The UK may be a nimbler market to respond to supply chain and pricing as compared to the European Union, especially in light of the recent free-trade deal with India. Nevertheless, for UK-based manufacturers, this deal may undermine longer-term intellectual property (IP) concerns. Additionally, we see an opportunity for branded drug manufacturers through a revised 2024 Voluntary Scheme for Branded Medicines Pricing, Access and Growth (VPAG). Even if the percent change is minimal, it could be perceived as a better “deal” for industry as well as potentially fulfilling the UK government’s ambition to appease President Trump and secure a longer-term trade deal.   

We believe an announcement on pharmaceutical tariffs sometime in August/September and expect the market to lurch when tariffs are announced by the Administration.  

Will 2025 US Drug Pricing Reforms Lower Costs? 

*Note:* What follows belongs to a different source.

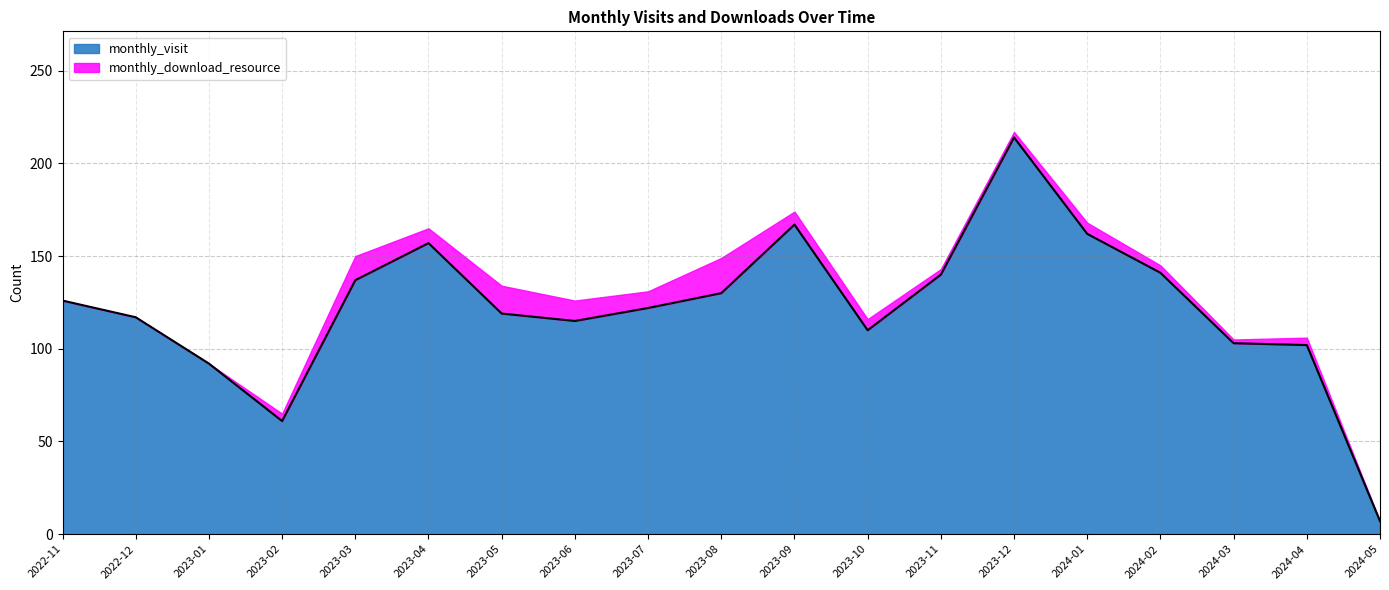

The chart shows a value of 130 at 2023-08. True or false?

True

As the Trump Administration’s drug pricing reforms unfold over the coming months, investors should closely monitor the release of Medicare direct subsidies at the end of Julyand September’s second wave of negotiated drug prices as key indicators of policy implementation and industry expectations. The US government’s fragmented approach to pharmaceutical supply chain reforms, appear to target specific cost drivers, creating conflicting incentives that may ultimately fail to deliver meaningful affordability improvements for patients or sustainability for payers. We believe successful reform largely depends on whether the Administration can move beyond piecemeal regulations to address the fundamental market access dynamics that drive pharmaceutical pricing across the entire healthcare ecosystem.